**WHAT IS EXPECTED:** Lines to return, exactly: from the line with "-185,7 +185,7 @@" to the line with "Should Be Sold</td>" in the entries below, both included.

**MATERIALS PROVIDED:**
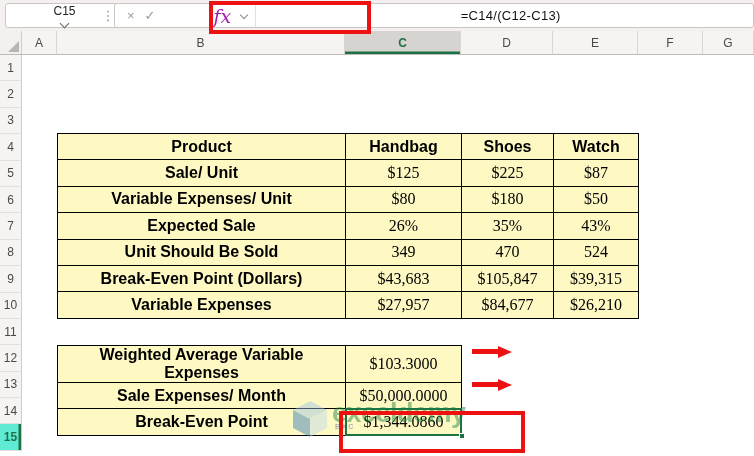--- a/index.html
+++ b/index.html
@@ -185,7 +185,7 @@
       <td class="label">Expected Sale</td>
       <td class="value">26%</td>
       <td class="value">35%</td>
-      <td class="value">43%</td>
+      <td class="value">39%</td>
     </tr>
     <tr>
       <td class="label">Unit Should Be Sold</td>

--

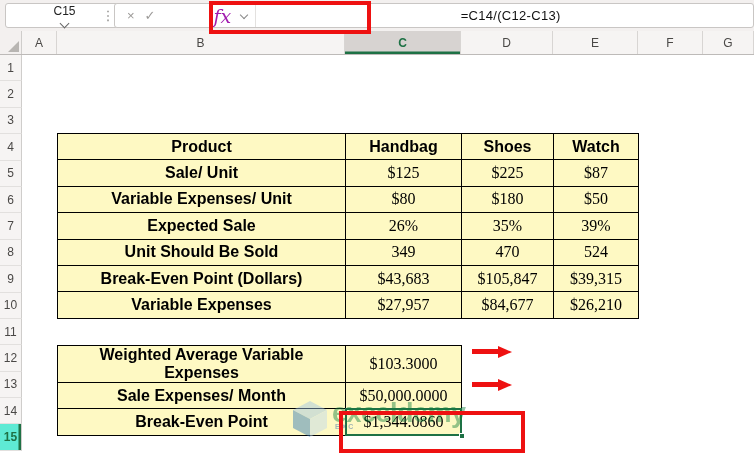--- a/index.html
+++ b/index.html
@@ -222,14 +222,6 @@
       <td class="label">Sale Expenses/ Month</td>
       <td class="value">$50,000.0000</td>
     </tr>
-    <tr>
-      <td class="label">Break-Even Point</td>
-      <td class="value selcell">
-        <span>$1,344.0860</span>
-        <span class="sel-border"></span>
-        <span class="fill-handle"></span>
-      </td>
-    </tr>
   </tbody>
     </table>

**EXERCISE ANSWER:**
@@ -185,7 +185,7 @@
       <td class="label">Expected Sale</td>
       <td class="value">26%</td>
       <td class="value">35%</td>
-      <td class="value">43%</td>
+      <td class="value">39%</td>
     </tr>
     <tr>
       <td class="label">Unit Should Be Sold</td>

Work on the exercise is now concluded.